Thank you Mister_dee that was the point I was trying to make...the one addition that I might make is that a giant tube, which is what a carrier is (water or space borne, otherwise it can not function in its primary roll) can not have the structural integrity that say a Neg Var has (forgive the spelling, my Klingon is a little rusty). As to your earlier comment Sir I understand, but then maybe its time to introduce another type of ship...say a Sectoor Control Vessel that would be mutli-task capable.
Drop Marines, launch small craft (but fewer than a carrier) and slug it out in its own right...
The thing would fly like a cement truck, but killing it could make you remenise fondly about the Borg
Schulz189, don't worry about your English...or your Klingon.
It takes time to get used to wrinting long stuff in the forums.
Took me a while to get the hang of it especially since English is not my first language either.
So my pleasure if I could help a bit with my excessive ranting.
You use capital lettere where the English language uses none, very much like I do sometime so my guess is we're not that distant as far as our native language is concerned.
Well if we use the Klingon Battlecruiser as an counterpart to the old Battleships
and the Klingon Vo'quv as a counterpart to the Supercarriers of the real world
then the analogy is not quite right.
The reason is that while the carriers of the real world were about twice as heavy as a battleship
(Iowa class 58,000 tons vs supercarrier roughly 100,000 tons)

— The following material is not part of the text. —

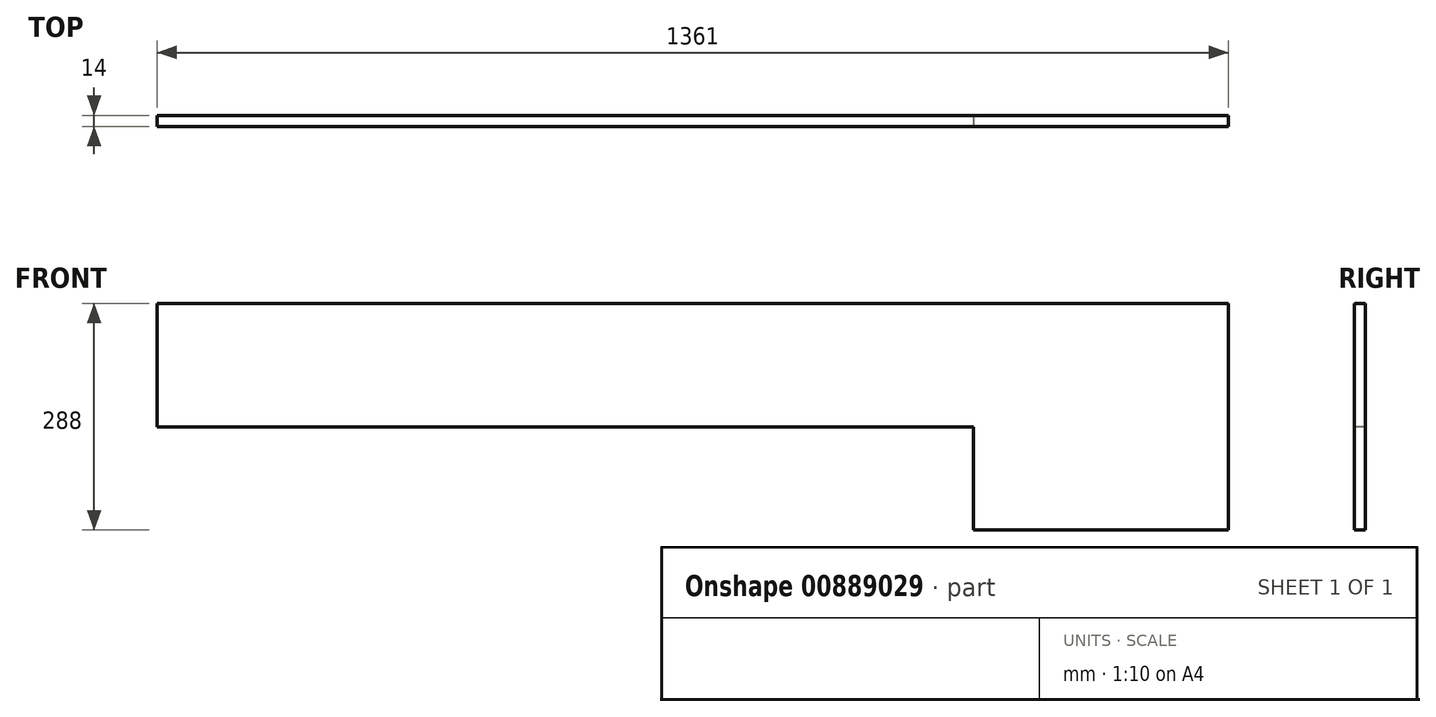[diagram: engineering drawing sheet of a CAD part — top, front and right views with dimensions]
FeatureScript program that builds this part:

the Klingon carriers are actually much bigger than that.
given that the Vo'quv is a little less than twice as long as a Negh'var and twice as wide and twice to thrice as high, the result would be a ship about 8 times as heavy.
Just some numbers for comparison:
4,500,000 tons Galaxy
4,310,000 tons Negh'var
4,320,000 tons Warbird (yes it's 1041 mters long bit it's as hollow as the souls of its crew)
So the Vo'quv would be somewhere round 34,000,000.
It wold be like comparing a carrier to a regular cruiser, and in that case there is precedence of those being as heavily armored as cruisers.
In addition, the central section does not seem to actually house any kind of small craft, only the modules under the wings do.
There might be a "tunnel" or "corridor" that goes through the central section to connect one hangar to the other but otherwise it's not the same as a real-wold carrier.
Those are arranged quite differently:
And there is something else you might want to keep in mind:
The fundamental changes in weapons technology after World War 2 (the shift from guns to missiles) resulted in the removal of armor as I mentioned.
It applied to everything from destroyers to cruisers to supercarriers.
Older ships were not stripped of their armor because that would have cost more than it was worth.
However in the Star Trek universe such a fundamental change never took place.
Technology and tactics had remained very much the same for...well ever.
So in case of the Klingon carriers, it probably means those things have almost the same amor as a battlecruiser but also have more power for structural reinforcement fields to keep the hull in one piece.
And a hit on a comparatively small ship would mean you'd blow a large chunk of its hull off.
On a carrier a hit of the same size would mean you blow a hole into a comparatively small area.
Such a hit is also less likely to damage too many key systems on such a big ship at once because they'd be spread all over the ship and there'd be more backups than on a small ship.
This increased ability to cope with damage must be represented in some fashion in an MMO.
Since we don't have any serious damage model (would love to see that, would allow the ships to be much more different) in this game there's only one thing they can use and those are of course the hitpoints.
And there's another reason why a hit on a Vo'quv could not have the same devastating effect a Russian Torpedo would have on a USN Super Carrier:
In space noone can sink you.
1.) you need a way to launch your ships without loosing atmosphere - covered that with force fields.
2.) The Facilities to repair and do maintenance - thanks to replicators and transporter buffering, we got that shiite covered too.
3.) Storage space for the things you want to launch. - err... hammer space. yeah.... I mean they stuffed impossibly large quantities of stuff intoo the delta flyer so....
So basically your carrier could be a BOX with life support, a huge hatch secured by forcefields and a decent replicator system.
Said box could be towed or tucked onto hulls for transport, then ditched at a safe location to start launch operations.....
So, the Vo'quv, massive vessel that she is would not actually have to spend that much internal volume on actual flight operations. Unlike a wet navy carrier, space carriers have less trouble with Lady Gravity pulling down everything. No complex systems that dictate construction are needed to bring birds into the fight and retrieve them.
And as such the ship can be build sturdy as heck, because the wet water navy carrier design rules simply do not apply to a spaceborn carrier.
In fact, as far as Star Trek is concerned: EVERY ship with a shuttle hangar can also serve as carrier for fighters.... Remember the Galaxy's main shuttle bay in the saucer section? That thing could hold at least 20 peregrines... and even more scorpions because those things are space go karts.